Since optical fibers are capable of carrying so much bandwidth, low fiber count cables are suitable for most single family residences. However, some applications, such as data centers, require high fiber count cables and benefit greatly from high fiber density, as they require less space and are less restrictive to air flow.
Because these cables may be installed directly outside of ducts, they are designed to meet the requirements for backbone cables. In this sense, cables meet the same mechanical, environmental and safety requirements as traditional, tight buffered indoor cables. However, because of the application and connector options, as early as 2002, early micro-cables were developed where bare fibers replaced tight buffered fibers.
As seen in Figure 3, the change from tight buffered fiber to bare fiber provides an avenue to reduce the cable diameter and increase fiber density. However, additional changes are required. For one, the multimode fibers used in many indoor cables are more sensitive to macro-bending and micro-bending than single-mode fibers used in most OSP cables. In traditional indoor designs, the tight buffer over the fiber minimizes the fiber's exposure to these conditions. To limit these effects without the tight buffer, the choice of flame-retardant jacket material becomes critical.
Figure 3—Scaled Indoor Cable Comparison
Traditional flame-retardant jacket materials used for indoor cables include fluoropolymers and polyvinyl chloride (PVC). There are advantages to each, but engineered PVC compounds are preferred because of their cost and customizable physical properties.
In addition to mechanical protection, the flame retardant jacket materials limit flame spread and smoke generation when cables are exposed to fire. Commonly in data centers, cables are installed in plenum locations, and cables must be rated for use in these locations. Throughout the late 2000s and into the 2010s, cable manufacturers and PVC compounders have collaborated to develop higher performing flame retardant materials, allowing for continued increase in fiber density and fiber count per cable.
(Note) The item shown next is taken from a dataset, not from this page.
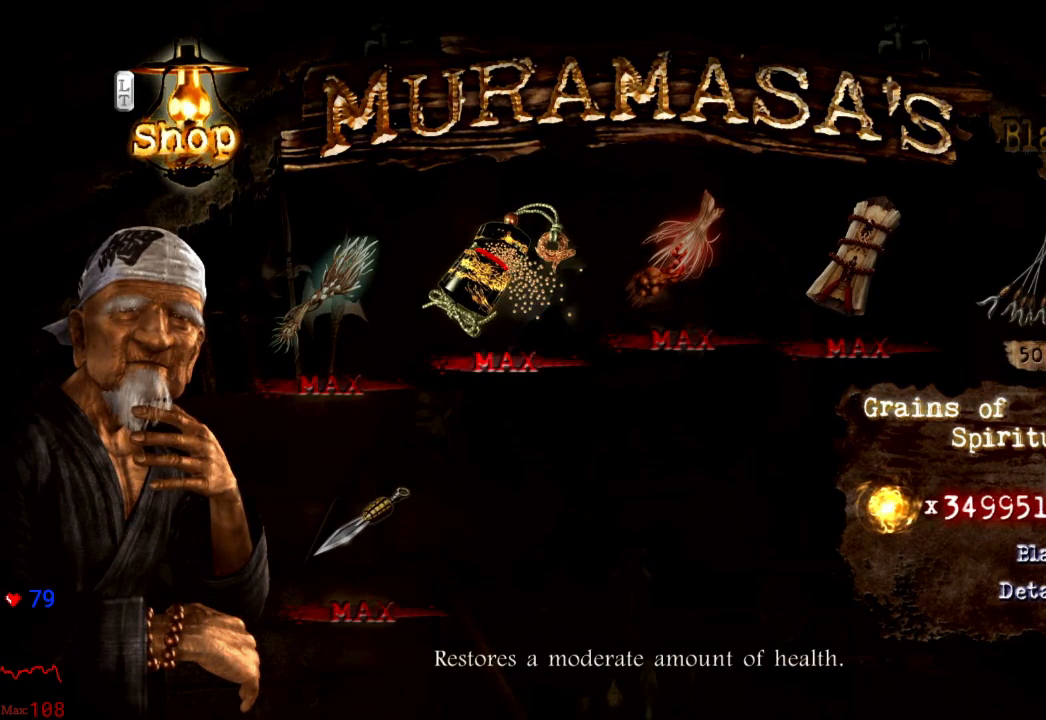
{"buttons": [], "left_stick": "down", "right_stick": "center", "events": [[50, "B", "up"], [100, "B", "down"], [200, "B", "up"], [267, "B", "down"], [367, "B", "up"]]}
As shown in Table 2, with the proper materials and design,indoor micro-cables can meet the same mechanical, environmental and safety performance levels as traditional indoor cables with significantly reduced cable OD and increased fiber density. Further, micro-cables allow for higher fiber counts, including the GR-409-Core horizontal backbone compliant 288 fiber cable developed earlier this year.
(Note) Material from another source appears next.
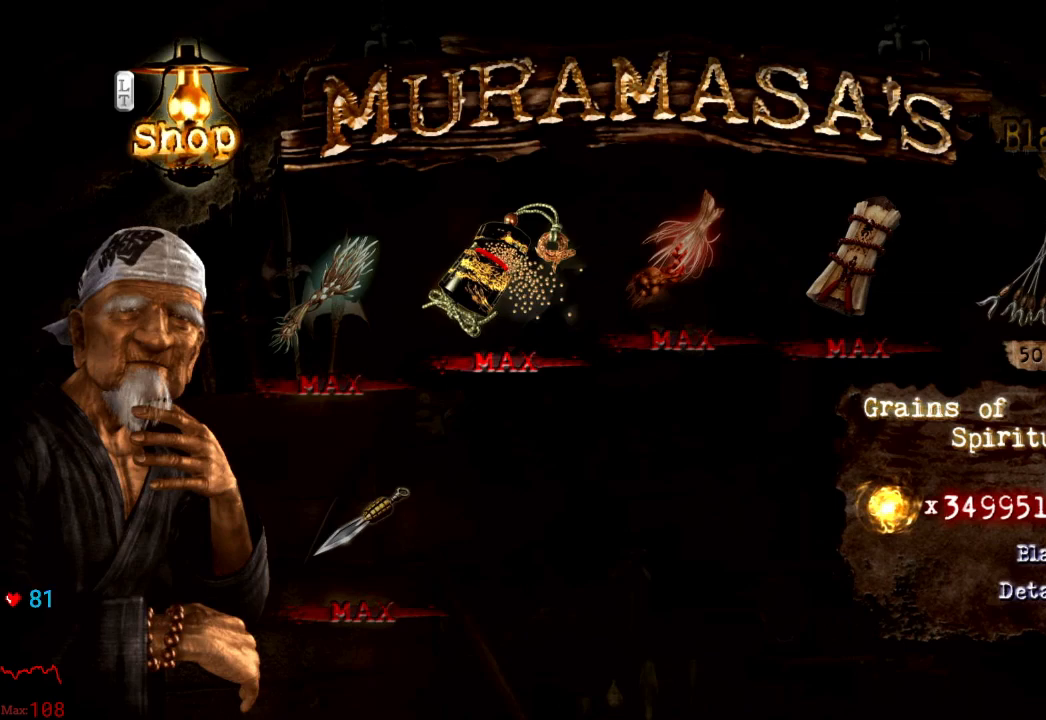
{"buttons": [], "left_stick": "down", "right_stick": "center", "events": []}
Table 2—Fiber Density Comparison for Indoor Cables
Fiber Density (cm-2)
Traditional Indoor Cable*
Indoor Micro-Duct Cables
For many of the same reasons that micro-duct cables are beneficial in OSP environments, they are also beneficial in indoor environments. Similar to OSP micro-duct cables, indoor micro-duct cables are jetted or blown into ducts with compressed air. However, in this case, the micro-ducts are tubes made of flame retardant plastics, and can be independently safety listed, enabling future system expansions.
Once again the micro-duct prevents these cables from exposure to many mechanical forces. However, the most recent revision of GR-409-Core, released in 2008, does not address indoor micro-duct cables. While the previously discussed indoor micro-cables can be used within ducts, development of ultra-high fiber density indoor micro-duct cables, also called air blown fiber, began in 2009. These cables are designed and tested to meet the requirements of interconnect cables.
Material selection is again critical as these cables must meet the same safety requirements as other indoor cables, while providing the proper stiffness for proper installation. Replacing buffered subunits with bundled fibers allows for ultra-high fiber density. Figure 4 compares a 72 fiber indoor micro-duct cable with a fiber density of 453 cm-2 to the previously discussed Indoor micro-Cable.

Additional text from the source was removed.